To validate the hypothesis that COTE1-pWWOX mediates mitochondrial apoptosis in HCC cells, we performed western blot analysis to measure the expression of molecules involved in the mitochondrial apoptosis pathway: Bax, Bcl-2, caspase-9, and caspase-3. Our data showed that upregulation of pWWOX (Tyr33) by COTE1 knockdown induced p53 (Ser46)-mediated endogenous apoptosis of WRL-68 cells and, conversely, Tyr33 dephosphorylation of WWOX by COTE1 overexpression rendered Focus cells resistant to p53 (Ser46)-mediated apoptosis (Fig. 8A).
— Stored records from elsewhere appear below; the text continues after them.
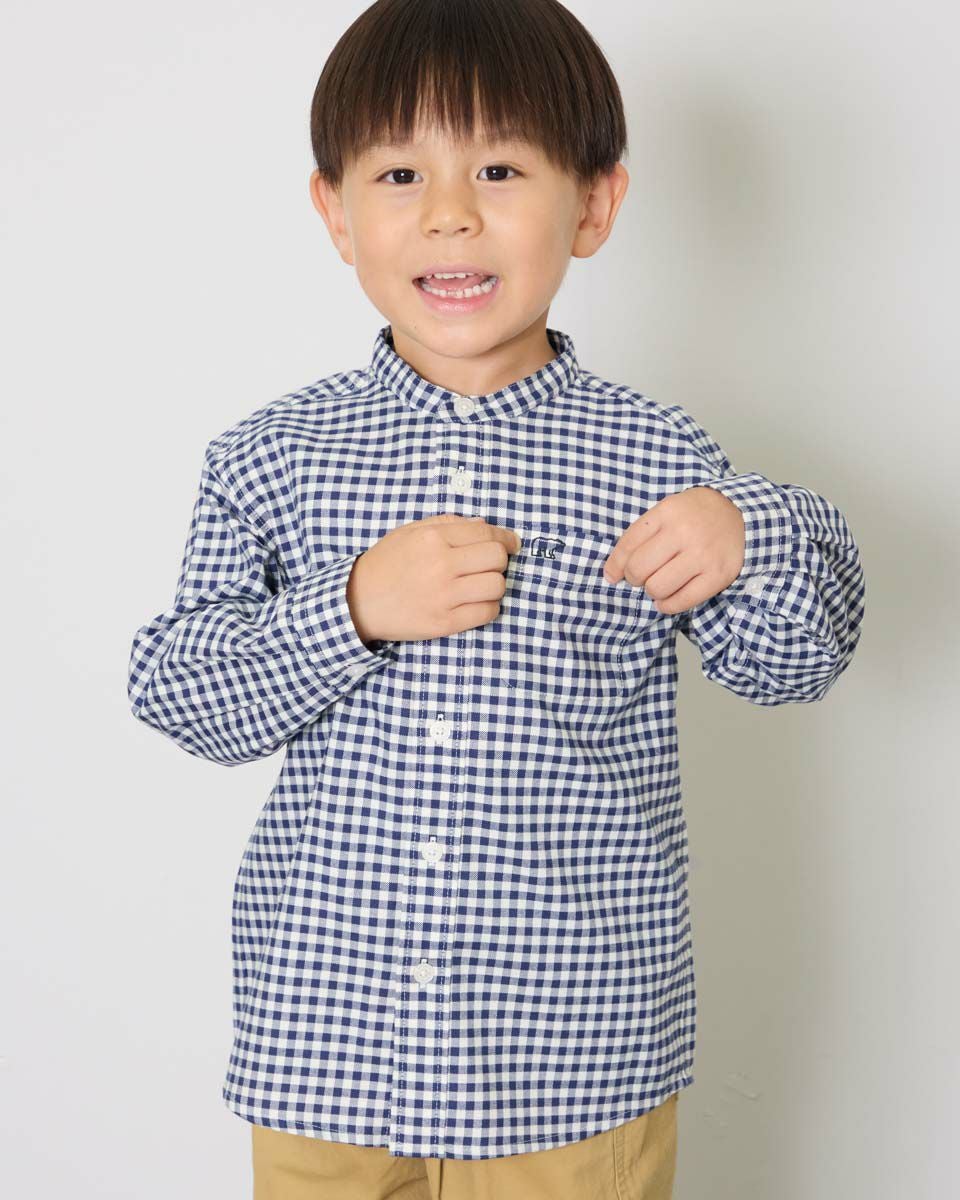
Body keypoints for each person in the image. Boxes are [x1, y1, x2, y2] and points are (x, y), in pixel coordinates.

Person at [126, 1, 866, 1196]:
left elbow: (790, 664)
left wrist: (759, 530)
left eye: (501, 170)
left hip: (571, 1062)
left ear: (596, 205)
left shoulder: (658, 458)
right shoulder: (273, 456)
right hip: (329, 1046)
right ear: (335, 213)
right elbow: (180, 691)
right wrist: (350, 609)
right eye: (400, 174)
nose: (449, 213)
We then measured expression of cyclin D1 and cyclin E1, both of which function as positive regulators in promoting G1- to S-phase transition, in Huh7 and YY-8103 cells and found that expression of cyclin D1, but not cyclin E1, negatively correlated with COTE1 expression. However, there was a positive correlation between cyclin D1 and pWWOX (Tyr287) (Fig. 8B). These data suggest that COTE1-pWWOX (Tyr287)-cyclin D1 mediate cell cycle regulation in HCC.

In conclusion, the above findings indicate that COTE1 regulates the WWOX-p53-mediated apoptosis pathway through Tyr33 dephosphorylation and participates in WWOX-induced cell cycle progression via Tyr287 dephosphorylation (Fig. 8C).